TEXTE À EXAMINER
● ● ● ●

Face à 6 joueurs en couleur se dressaient fièrement 4 vaillants joueurs Deloitte blancs… enfin 4 joueurs blancs… enfin 4 joueurs blancs terrifiés et très vite à court de souffle ! Mais tels les Spartiates dans 300 (avec d’autres chaussures et moins d’armure) ils résistèrent fièrement et ne prirent qu’un minuscule petit but de rien du tout jusqu’à l’arrivée de Marco.
0-1, 5 contre 6 : game on ! enfin game on jusqu’à la « Delwilderie » (entendez petite boulette) d’Anthony… c’est 0-2.
Heureusement, comme les carabiniers d’Offenbach, Milan est arrivé… En retard certes mais il est arrivé, ce qui était l’essentiel pour sauver les blancs du naufrage footballistique. Grâce au soutien des supporters (100% féminin) c’est dans un brouhaha d’enfer que les blancs reviennent à 1-2 sur un super but de Bruno ? Anthony ?
Ensuite c’est le chassé-croisé Tropicanien – pire que sur la route des vacances – but des couleurs, but des blancs, but des couleurs, but des blancs, etc.

● ● ● ●

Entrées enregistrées
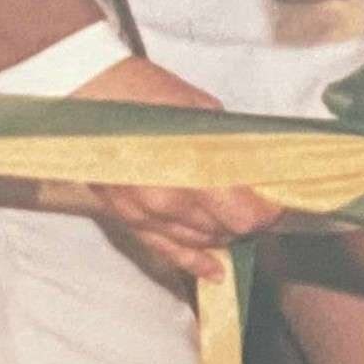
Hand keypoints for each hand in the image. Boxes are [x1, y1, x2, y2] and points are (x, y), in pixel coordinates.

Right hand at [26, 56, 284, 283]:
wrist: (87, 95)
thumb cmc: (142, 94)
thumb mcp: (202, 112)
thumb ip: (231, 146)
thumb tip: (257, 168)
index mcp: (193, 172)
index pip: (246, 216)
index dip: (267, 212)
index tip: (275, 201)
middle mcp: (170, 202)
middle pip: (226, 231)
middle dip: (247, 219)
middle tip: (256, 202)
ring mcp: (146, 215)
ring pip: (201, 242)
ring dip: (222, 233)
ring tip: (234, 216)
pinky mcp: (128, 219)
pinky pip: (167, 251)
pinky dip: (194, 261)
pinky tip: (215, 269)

● ● ● ●

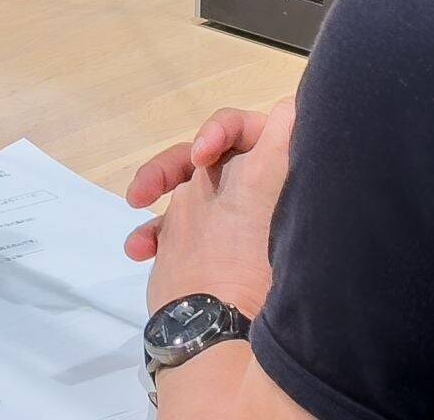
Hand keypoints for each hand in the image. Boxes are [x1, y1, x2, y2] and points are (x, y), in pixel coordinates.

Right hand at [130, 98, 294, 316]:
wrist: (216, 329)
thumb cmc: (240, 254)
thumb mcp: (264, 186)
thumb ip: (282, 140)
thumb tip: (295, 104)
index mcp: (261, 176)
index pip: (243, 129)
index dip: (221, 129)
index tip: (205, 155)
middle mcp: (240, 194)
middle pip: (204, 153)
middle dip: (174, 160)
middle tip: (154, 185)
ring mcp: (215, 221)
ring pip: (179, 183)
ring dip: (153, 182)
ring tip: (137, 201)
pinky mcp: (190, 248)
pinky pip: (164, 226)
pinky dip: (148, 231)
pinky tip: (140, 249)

● ● ● ●

QUESTIONS À TRAITER
a) Reproduisez à l'identique le passage du récit du match allant de « Face à 6 joueurs » jusqu'à « l’arrivée de Marco. » inclus.
b) Veuillez indiquer, d'après le récit du match, quel joueur est arrivé en retard.
Appuyez-vous uniquement sur le récit du match.

RÉPONSES ATTENDUES
a)
Face à 6 joueurs en couleur se dressaient fièrement 4 vaillants joueurs Deloitte blancs… enfin 4 joueurs blancs… enfin 4 joueurs blancs terrifiés et très vite à court de souffle ! Mais tels les Spartiates dans 300 (avec d’autres chaussures et moins d’armure) ils résistèrent fièrement et ne prirent qu’un minuscule petit but de rien du tout jusqu’à l’arrivée de Marco.

b) Milan.